◆ Goal of the exercise ◆
Each line of data below is to be returned exactly, leaving out any picture.

◆ Data excerpt ◆
**********

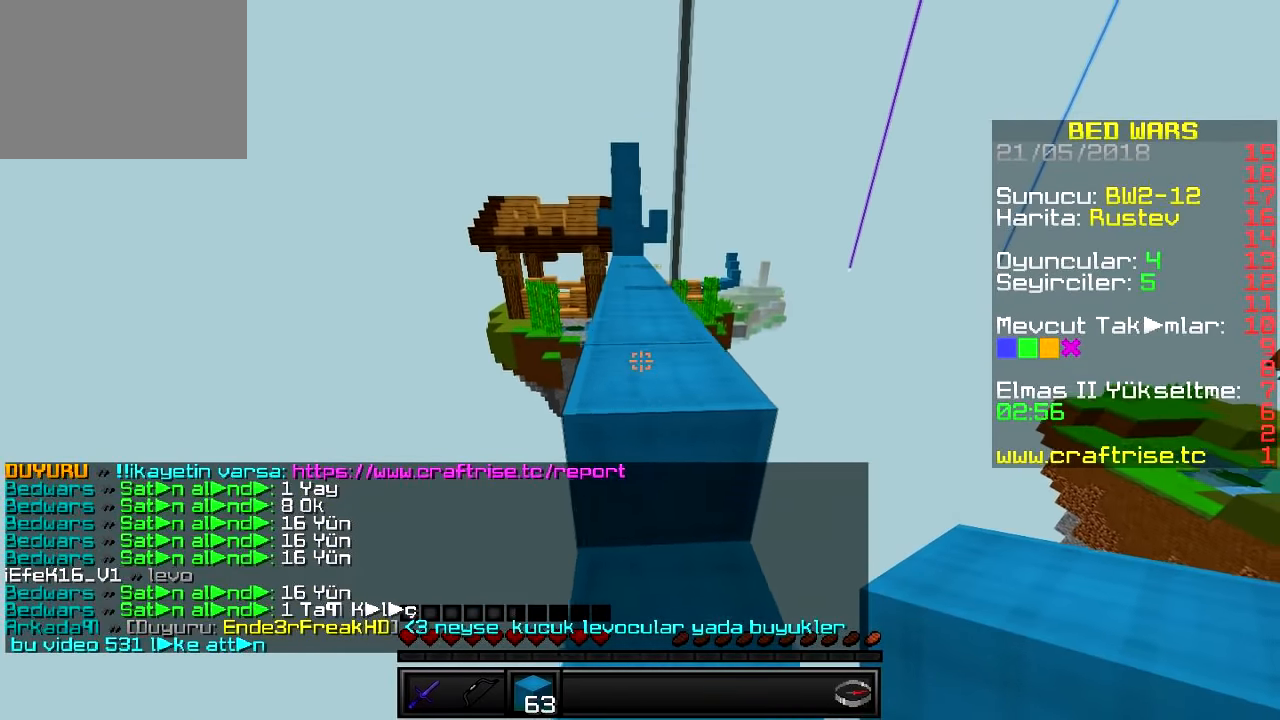
{"keys": ["w"], "events": []}
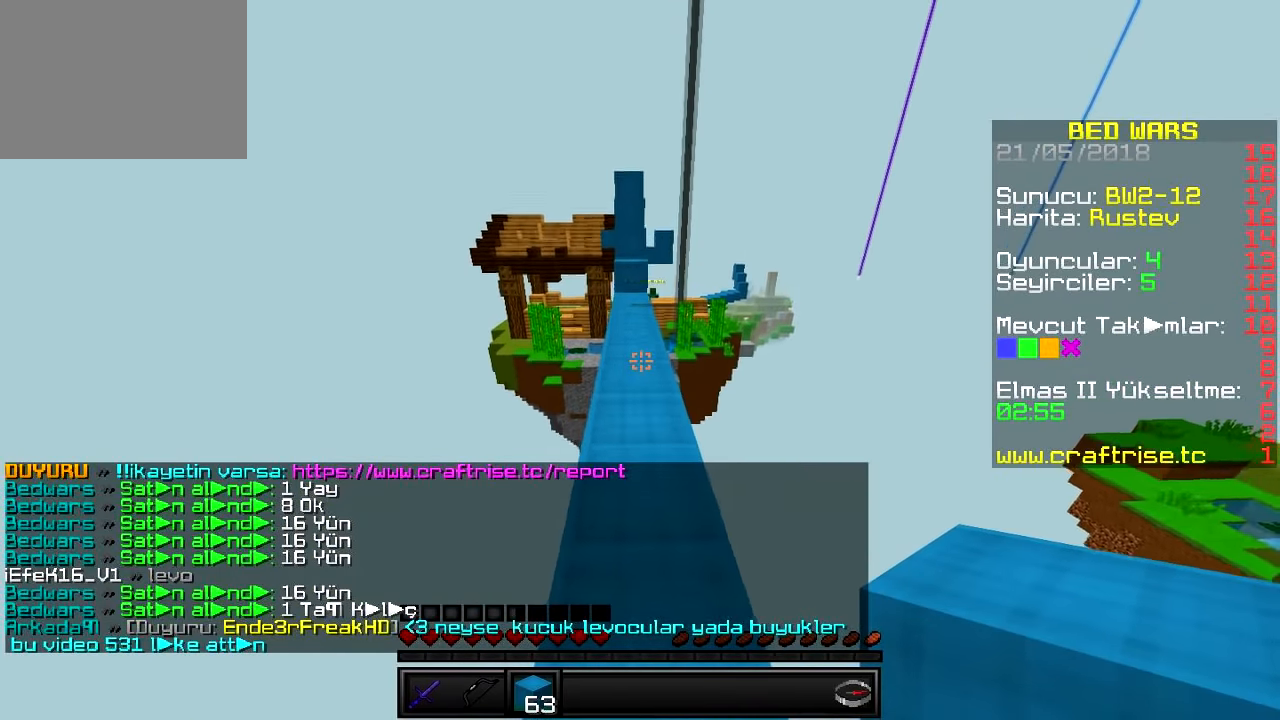
{"keys": ["w"], "events": []}
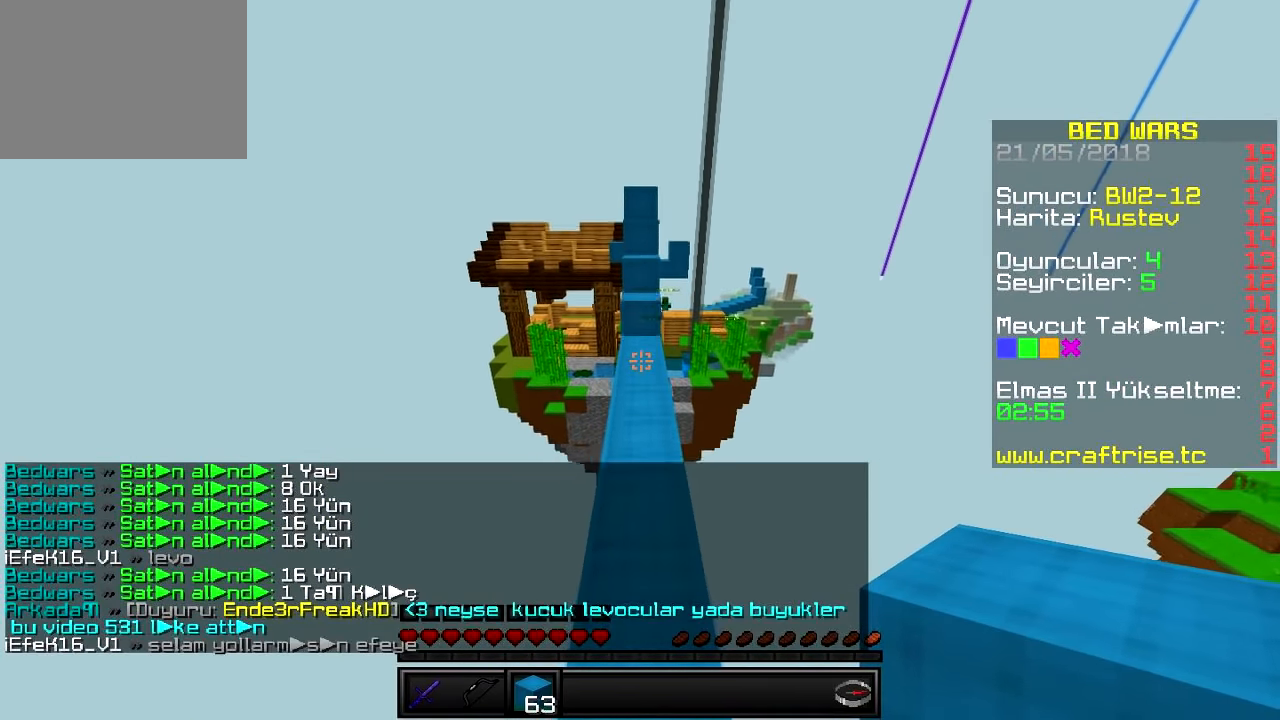
{"keys": ["w"], "events": []}
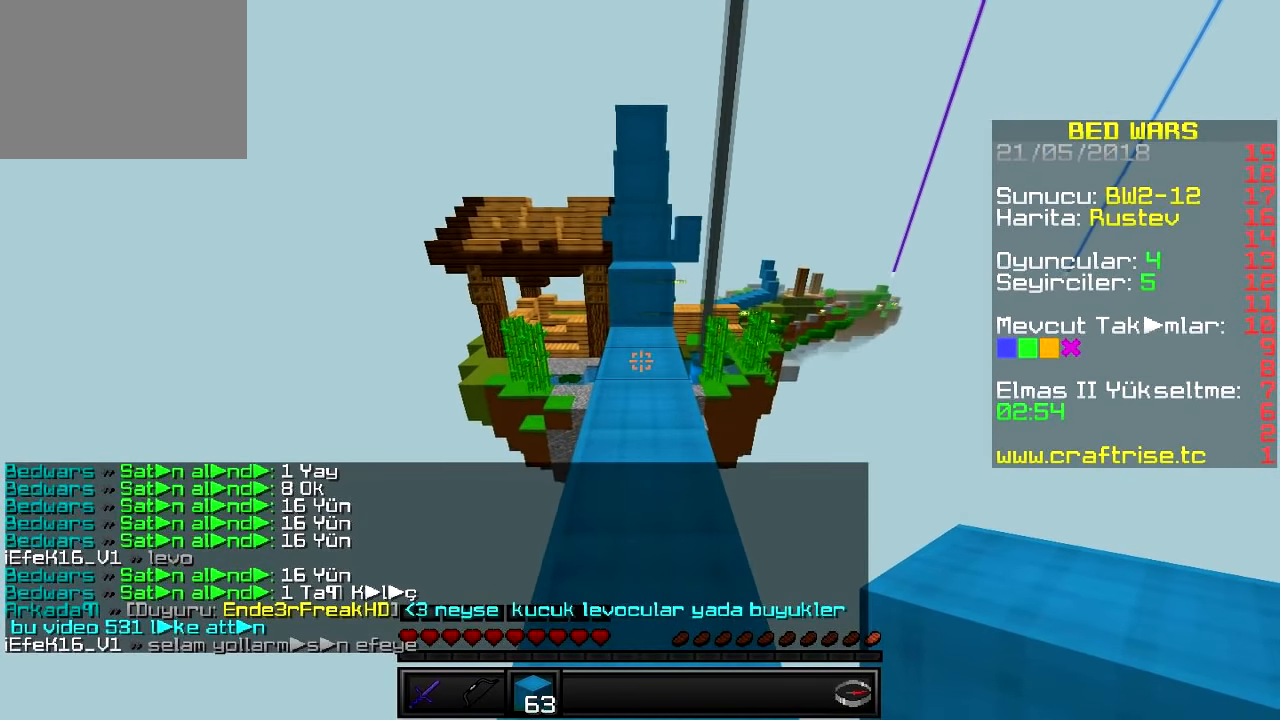
{"keys": ["w"], "events": []}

**********

◆ Answer box ◆
{"keys": ["w"], "events": []}
{"keys": ["w"], "events": []}
{"keys": ["w"], "events": []}
{"keys": ["w"], "events": []}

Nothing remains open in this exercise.